Moves from one city to another aren’t the only occasions for such shifts. The move from one job to another, or from work to retirement, can cause such a shift. The move from single to married status can cause a definite shift in activities, as can the birth of a child.
And that’s where I find myself connecting with Advent this week. Mary experienced a major shift in her life, from being a single young girl, betrothed but still living at home, to being a woman with child, living with Joseph. I can imagine that her tasks changed, and that she began to spend time with the older, married women instead of the young girls in her village. She would have experienced significant shifts in consciousness during this time, from youth to womanhood, from childhood to childbearing.
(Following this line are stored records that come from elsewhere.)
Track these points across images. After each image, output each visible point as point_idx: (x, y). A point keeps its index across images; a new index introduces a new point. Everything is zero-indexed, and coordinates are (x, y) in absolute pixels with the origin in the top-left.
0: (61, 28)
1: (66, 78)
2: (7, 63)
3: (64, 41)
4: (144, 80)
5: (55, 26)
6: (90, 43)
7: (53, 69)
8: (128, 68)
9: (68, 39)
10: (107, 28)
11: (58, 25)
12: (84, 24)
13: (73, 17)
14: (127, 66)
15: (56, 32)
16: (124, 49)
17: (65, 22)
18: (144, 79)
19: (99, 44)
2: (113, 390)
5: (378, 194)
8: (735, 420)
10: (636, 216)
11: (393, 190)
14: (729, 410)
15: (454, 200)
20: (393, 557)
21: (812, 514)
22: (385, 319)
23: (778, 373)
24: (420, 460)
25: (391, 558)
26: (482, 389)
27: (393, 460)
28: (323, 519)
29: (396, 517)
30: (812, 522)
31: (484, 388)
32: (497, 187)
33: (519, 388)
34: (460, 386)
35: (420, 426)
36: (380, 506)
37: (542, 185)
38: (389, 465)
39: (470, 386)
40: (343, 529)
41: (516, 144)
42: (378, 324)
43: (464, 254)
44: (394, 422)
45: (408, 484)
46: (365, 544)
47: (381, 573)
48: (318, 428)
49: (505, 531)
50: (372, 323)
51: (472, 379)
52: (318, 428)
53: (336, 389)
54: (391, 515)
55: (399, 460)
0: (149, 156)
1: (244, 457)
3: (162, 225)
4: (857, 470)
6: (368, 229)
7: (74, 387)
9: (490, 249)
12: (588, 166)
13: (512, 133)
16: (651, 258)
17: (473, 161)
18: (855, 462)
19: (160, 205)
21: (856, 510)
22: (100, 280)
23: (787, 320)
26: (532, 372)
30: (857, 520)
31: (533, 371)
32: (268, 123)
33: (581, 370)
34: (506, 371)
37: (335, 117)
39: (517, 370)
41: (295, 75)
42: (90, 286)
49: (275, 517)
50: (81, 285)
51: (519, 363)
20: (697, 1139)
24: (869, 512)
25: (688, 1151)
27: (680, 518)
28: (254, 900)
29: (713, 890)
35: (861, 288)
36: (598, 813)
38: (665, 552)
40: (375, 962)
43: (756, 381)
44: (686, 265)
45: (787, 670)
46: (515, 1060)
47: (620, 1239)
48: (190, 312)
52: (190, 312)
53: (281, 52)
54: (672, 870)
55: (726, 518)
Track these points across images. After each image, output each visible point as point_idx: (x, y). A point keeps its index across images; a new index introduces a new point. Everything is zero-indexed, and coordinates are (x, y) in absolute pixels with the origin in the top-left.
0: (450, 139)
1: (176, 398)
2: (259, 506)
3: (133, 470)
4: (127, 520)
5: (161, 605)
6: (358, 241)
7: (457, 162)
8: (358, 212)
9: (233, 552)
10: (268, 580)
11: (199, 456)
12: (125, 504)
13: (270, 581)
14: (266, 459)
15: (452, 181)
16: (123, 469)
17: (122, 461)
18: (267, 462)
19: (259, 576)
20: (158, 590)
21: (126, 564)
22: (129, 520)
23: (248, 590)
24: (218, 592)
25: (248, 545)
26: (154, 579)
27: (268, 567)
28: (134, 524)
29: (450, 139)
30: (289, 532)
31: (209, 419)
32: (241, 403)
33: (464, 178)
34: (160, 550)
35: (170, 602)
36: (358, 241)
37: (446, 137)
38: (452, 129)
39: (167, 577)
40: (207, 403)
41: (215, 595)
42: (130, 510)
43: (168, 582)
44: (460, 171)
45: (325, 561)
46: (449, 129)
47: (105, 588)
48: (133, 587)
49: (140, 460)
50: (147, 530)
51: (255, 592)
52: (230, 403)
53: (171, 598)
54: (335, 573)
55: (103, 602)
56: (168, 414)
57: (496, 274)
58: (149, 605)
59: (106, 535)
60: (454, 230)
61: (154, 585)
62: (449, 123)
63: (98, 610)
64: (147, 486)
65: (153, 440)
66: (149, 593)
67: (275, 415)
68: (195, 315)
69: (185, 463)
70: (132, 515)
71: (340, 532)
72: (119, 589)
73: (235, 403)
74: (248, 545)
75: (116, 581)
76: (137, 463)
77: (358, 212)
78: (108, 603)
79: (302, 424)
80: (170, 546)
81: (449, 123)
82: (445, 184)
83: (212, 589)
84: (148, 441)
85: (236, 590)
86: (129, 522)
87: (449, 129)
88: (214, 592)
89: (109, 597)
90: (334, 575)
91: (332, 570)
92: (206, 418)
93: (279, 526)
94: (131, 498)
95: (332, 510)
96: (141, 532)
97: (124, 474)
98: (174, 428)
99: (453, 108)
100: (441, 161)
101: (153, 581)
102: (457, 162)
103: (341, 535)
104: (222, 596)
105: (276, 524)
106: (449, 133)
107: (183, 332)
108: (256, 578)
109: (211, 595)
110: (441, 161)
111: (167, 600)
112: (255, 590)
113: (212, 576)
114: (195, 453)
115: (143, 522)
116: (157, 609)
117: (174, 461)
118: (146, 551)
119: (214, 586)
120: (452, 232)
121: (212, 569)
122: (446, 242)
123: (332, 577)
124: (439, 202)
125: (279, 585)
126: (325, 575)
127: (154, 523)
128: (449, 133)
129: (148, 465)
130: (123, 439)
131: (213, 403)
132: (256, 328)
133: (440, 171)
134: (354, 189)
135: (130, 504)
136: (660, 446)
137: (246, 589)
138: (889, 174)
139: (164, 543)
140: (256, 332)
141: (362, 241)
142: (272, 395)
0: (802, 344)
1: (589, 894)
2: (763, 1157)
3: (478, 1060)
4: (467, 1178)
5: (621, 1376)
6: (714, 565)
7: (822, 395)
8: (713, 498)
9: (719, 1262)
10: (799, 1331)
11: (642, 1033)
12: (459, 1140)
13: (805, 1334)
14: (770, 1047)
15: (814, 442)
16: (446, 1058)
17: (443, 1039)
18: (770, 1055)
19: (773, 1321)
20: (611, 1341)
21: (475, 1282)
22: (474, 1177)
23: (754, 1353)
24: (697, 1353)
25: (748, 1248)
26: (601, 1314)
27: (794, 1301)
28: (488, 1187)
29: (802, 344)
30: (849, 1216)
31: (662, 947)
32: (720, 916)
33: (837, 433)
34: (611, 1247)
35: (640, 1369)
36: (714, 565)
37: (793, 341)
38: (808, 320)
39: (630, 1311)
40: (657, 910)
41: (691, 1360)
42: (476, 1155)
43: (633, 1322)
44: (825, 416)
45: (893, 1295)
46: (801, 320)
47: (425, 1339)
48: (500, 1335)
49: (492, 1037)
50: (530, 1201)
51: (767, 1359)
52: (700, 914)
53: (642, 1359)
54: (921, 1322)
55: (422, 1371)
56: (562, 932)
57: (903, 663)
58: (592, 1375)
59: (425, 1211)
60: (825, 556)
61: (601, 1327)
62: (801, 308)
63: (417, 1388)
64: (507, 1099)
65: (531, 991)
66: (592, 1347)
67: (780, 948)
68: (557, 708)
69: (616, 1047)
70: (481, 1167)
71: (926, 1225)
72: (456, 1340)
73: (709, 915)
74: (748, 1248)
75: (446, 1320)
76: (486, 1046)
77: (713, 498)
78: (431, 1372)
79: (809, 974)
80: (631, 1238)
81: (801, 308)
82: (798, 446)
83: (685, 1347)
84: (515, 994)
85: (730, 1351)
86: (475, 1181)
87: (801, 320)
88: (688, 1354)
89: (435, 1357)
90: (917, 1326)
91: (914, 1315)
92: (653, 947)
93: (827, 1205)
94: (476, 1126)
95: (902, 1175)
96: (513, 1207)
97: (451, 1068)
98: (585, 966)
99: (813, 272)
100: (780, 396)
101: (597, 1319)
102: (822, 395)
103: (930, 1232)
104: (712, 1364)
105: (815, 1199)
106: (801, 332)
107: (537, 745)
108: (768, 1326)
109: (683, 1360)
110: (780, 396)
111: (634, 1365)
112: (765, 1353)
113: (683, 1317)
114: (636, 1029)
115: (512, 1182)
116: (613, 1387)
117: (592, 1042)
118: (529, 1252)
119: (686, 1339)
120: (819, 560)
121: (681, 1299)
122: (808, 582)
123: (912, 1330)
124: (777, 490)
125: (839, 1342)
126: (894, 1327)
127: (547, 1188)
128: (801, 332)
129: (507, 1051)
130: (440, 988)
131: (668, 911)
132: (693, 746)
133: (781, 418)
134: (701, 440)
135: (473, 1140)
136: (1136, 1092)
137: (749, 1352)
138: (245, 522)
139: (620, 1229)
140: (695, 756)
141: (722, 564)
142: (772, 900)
Her community was also changing its perception of her, from child to adult, and perhaps also to someone of questionable virtue, given that she was visibly going to give birth to a child long before the nine months since her wedding day.
I wonder what kinds of farewells Mary said, in her heart or out loud, to her childhood community, her family, her circle of belonging. I wonder what fears, and hopes, she carried with her into her new roles. Some of my roles will not change because of my move to Tucson; I’ll still be a freelance writer and editor, for instance. But I will need to forge new relationships with groups within the community, as I did in Silver City. I need to find new ways to belong, just as Mary did over two thousand years ago.
I also pray that I will have the strength of heart and faith to sing with confidence as I travel into the unknown. Like Mary, I’m going to be with family. Like Mary, I have seen the fingerprints of God in various stages of this moving process. I pray that I might create my own version of the Magnificat, singing along with Mary: “My soul glorifies my Creator, my spirit rejoices in God! For Henry and I have felt the hand of God’s favor in so many ways….”
Think for a moment about the most recent set of farewells you have experienced in your own life, or some transition taking place in your life in this season. What was the occasion for the change? What shifts of consciousness, and belonging, took place for you? Create your own Magnificat for that season or this one in which you await Christ’s coming.